FAILING to comply with the letter of the law could prove costly for a Gin Gin police officer who may lose the means to continue running his side business eradicating feral pests.
According to his defence lawyer, Senior Constable Matthew Harling, 32, may also face a fine of up to $2500 under disciplinary action from the Queensland Police Service, after pleading guilty to one count of acquiring a weapon.
In the Bundaberg Magistrates Court yesterday, Harling's lawyer said his client was a "police officer of 12 years", and "a long-term weapons holder", who mistakenly believed he had three months to apply for a permit to acquire a double barrel shotgun after taking possession of it.
Already licenced to hold both category A and B weapons, which the shotgun in question falls into, Harling collects and owns 31 registered weapons, largely due to his casual work as a feral pest controller.
Under the Weapons Act, because Snr Const Harling had paid for the gun, instead of just borrowing it on a temporary basis for up to three months, he was required to already hold the permit to acquire when he took possession of the gun.
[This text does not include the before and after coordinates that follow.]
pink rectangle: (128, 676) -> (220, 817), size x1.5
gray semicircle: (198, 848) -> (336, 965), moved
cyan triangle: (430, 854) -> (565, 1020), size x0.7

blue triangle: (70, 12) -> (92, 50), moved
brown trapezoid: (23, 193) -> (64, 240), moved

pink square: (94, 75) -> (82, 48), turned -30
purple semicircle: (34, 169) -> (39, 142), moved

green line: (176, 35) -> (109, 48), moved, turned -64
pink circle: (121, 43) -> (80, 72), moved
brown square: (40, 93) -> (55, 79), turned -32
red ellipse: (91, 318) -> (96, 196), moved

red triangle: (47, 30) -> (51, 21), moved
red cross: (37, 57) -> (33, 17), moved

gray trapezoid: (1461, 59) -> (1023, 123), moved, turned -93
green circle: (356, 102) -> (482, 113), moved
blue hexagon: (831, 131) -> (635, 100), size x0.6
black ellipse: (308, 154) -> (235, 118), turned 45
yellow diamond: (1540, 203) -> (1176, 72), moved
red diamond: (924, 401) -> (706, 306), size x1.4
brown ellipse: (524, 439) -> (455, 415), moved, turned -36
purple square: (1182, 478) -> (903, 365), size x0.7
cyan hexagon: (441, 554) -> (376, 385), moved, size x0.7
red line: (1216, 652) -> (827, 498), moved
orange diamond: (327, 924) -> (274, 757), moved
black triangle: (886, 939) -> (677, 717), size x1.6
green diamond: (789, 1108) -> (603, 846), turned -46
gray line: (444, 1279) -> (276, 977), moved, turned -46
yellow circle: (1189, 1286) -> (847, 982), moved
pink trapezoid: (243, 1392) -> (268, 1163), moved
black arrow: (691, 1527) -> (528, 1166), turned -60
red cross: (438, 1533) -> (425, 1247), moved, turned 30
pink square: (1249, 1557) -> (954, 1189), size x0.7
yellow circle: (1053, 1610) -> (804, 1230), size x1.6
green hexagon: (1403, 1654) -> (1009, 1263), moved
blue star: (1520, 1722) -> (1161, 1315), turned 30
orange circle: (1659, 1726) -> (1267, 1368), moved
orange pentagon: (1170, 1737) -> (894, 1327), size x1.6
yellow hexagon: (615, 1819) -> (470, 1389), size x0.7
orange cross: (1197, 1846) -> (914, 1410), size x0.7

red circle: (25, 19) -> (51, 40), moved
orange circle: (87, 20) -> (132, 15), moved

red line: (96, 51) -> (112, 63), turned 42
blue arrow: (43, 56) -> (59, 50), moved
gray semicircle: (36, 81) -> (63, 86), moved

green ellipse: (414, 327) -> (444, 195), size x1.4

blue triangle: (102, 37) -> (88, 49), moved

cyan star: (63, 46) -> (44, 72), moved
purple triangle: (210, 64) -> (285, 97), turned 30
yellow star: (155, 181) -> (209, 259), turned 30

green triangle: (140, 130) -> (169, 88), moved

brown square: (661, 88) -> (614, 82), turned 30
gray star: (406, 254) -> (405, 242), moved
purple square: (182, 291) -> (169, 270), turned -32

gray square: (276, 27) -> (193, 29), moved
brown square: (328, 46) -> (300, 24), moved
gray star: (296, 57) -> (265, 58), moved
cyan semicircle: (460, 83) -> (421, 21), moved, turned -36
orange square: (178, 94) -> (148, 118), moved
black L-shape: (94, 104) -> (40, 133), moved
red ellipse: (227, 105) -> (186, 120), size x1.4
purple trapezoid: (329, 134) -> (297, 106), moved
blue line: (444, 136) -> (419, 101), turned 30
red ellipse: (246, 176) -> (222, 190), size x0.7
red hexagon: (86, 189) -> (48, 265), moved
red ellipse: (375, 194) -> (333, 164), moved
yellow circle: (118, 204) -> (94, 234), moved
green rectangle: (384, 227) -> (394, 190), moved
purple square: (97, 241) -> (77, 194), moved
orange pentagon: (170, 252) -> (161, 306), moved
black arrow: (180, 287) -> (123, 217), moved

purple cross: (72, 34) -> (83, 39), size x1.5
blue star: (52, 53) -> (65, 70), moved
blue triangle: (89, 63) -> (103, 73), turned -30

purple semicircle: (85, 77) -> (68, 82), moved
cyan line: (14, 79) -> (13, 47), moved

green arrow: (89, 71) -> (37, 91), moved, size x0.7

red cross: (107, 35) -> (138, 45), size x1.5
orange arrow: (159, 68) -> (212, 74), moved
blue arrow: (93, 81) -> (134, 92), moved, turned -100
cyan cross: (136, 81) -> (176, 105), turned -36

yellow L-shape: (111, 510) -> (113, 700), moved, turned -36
Harling was tracking the parcel through Australia Post, which was posted to Gin Gin, and on November 6 last year he picked up the package from the post office.
The parcel originally had his name, address and mobile phone number on it, however upon advice from the post office when mailing the shotgun, the seller had instead crossed out Harling's address and readdressed it to the Gin Gin Guns and Ammunition store.
A police investigation was launched when the owner of the store took the parcel slip into the post office and discovered the package had already been collected.
The investigation discovered Harling picked up the parcel in the afternoon and applied online for the permit to acquire the gun at 10.30pm the same day.
Magistrate Belinda Merrin accepted Harling was extremely embarrassed and remorseful about the situation but said because he was a police officer, the holder of a number of firearms and a feral pest controller, it was a "double-edged sword".
"Someone in your circumstance ... ought to have been aware," she said.
"Mistaking the law is no excuse."
The mistake could yet cost Harling his firearms licence and with it his feral pest control business, with his 31 weapons along with the double barrel shotgun seized pending a further investigation following yesterday's outcome in court.
Ms Merrin placed Harling on a $400 good behaviour bond for four months without a conviction being recorded.